I am trying to read a file with various threads in C, but as I divide in chunks based of bytes some may start/end in the middle of lines. I was trying to adjust the chunk size in case that happened.
I don’t know if this is a good approach, as I understand that multithread reading a file may only be beneficial in the SSD era. I don’t know if trying to read simultaneous a file may induce some type of memory error… Maybe should I only multithread the processing of each line and other tasks?

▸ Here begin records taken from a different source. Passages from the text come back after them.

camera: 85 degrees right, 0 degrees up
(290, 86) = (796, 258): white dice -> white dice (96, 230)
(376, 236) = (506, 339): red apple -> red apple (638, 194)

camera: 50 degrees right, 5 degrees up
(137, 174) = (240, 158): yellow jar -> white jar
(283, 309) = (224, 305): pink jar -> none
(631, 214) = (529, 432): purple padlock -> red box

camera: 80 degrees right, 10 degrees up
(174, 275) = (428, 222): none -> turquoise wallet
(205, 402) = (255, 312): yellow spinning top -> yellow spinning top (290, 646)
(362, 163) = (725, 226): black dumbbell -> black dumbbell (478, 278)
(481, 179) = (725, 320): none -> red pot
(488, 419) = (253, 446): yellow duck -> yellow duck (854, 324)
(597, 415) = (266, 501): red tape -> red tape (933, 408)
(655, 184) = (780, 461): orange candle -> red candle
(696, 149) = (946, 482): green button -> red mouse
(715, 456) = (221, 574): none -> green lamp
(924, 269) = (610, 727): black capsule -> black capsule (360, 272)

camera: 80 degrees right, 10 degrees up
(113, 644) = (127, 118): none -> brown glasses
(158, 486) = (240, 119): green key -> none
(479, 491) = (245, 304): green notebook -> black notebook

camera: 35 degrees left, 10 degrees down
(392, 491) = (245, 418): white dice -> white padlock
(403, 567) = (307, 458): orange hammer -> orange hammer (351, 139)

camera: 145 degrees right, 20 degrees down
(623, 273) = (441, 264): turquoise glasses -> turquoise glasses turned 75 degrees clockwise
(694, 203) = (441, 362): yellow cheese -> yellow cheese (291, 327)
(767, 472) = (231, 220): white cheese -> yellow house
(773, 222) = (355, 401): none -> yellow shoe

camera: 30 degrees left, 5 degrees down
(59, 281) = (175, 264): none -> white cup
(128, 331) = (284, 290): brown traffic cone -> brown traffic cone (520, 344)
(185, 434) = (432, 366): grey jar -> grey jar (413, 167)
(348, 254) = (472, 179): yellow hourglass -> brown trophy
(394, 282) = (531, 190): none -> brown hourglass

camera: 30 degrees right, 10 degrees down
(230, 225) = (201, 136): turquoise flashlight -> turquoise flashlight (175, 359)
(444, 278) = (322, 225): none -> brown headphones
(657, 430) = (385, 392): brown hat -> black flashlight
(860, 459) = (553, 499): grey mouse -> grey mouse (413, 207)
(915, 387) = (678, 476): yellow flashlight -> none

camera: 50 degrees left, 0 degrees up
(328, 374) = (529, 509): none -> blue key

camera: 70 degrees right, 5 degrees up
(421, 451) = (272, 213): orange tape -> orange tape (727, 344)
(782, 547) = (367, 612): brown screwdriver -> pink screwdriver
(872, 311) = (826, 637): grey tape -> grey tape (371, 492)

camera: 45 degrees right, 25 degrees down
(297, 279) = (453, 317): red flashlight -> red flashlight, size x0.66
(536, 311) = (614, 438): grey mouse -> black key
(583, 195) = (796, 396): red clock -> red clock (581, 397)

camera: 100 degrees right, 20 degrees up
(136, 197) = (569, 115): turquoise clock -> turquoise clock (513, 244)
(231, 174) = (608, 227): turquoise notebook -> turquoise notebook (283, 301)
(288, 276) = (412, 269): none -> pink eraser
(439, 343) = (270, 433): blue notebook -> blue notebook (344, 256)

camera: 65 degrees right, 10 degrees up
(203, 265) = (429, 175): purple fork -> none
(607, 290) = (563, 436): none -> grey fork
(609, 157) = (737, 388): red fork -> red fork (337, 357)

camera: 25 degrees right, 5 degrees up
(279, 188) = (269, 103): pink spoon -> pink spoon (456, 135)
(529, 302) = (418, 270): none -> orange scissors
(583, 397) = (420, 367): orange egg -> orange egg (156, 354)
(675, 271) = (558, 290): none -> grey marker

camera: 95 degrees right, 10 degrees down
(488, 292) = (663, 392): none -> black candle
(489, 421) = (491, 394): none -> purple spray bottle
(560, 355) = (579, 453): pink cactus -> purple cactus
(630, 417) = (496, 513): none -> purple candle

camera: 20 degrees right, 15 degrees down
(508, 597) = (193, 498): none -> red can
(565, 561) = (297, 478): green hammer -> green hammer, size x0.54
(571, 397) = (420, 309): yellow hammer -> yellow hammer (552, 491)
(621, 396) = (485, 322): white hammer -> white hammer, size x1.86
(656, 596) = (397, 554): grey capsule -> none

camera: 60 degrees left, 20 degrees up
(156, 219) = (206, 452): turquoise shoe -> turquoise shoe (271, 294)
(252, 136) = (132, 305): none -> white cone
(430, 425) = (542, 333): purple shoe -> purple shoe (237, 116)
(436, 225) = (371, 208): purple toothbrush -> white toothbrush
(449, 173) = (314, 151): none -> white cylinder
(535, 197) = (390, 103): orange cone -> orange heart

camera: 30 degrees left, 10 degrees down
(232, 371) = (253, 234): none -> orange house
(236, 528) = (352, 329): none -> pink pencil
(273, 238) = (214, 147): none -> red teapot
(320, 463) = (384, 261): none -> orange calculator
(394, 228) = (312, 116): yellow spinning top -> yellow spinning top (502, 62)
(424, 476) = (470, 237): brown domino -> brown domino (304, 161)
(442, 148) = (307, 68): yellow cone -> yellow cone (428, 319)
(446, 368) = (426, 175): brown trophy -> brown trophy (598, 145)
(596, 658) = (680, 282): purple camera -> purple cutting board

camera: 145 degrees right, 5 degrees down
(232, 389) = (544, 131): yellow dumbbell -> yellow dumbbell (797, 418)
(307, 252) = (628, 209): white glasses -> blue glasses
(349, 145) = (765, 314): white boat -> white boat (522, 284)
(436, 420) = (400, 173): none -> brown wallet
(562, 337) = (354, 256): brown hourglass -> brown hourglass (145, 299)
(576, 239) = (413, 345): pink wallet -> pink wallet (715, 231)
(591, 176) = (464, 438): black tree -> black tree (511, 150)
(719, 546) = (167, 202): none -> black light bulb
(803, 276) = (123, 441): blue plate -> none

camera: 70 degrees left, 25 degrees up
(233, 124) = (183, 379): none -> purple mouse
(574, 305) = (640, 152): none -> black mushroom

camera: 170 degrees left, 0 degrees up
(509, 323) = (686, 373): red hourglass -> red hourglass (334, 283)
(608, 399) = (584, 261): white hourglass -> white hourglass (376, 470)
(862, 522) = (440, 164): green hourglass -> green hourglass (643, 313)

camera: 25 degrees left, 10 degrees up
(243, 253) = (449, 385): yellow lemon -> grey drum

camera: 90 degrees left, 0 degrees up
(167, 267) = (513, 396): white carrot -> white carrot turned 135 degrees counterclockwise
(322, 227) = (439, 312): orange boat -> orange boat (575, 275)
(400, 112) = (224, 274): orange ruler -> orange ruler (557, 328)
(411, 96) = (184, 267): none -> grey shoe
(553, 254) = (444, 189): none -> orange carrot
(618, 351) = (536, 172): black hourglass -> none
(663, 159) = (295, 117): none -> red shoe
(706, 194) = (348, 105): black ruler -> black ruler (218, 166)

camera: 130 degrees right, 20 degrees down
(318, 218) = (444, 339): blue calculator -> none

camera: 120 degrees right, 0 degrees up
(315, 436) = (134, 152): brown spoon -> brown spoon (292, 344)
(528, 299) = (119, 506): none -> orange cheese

So, apart from that, my approach was to shift the start and the end of a chunk until it finds the end of a line. This way, if a chunk happens to be inside a line (for when number of threads > number of lines) the start and end will match and I will not start that thread. I don’t what may be still be missing, but I know that most of the time it reads just fine, but sometimes, one line is not read, or a line is read twice by the same thread or a small portion of a line is read by another thread, when the line itself was read just before.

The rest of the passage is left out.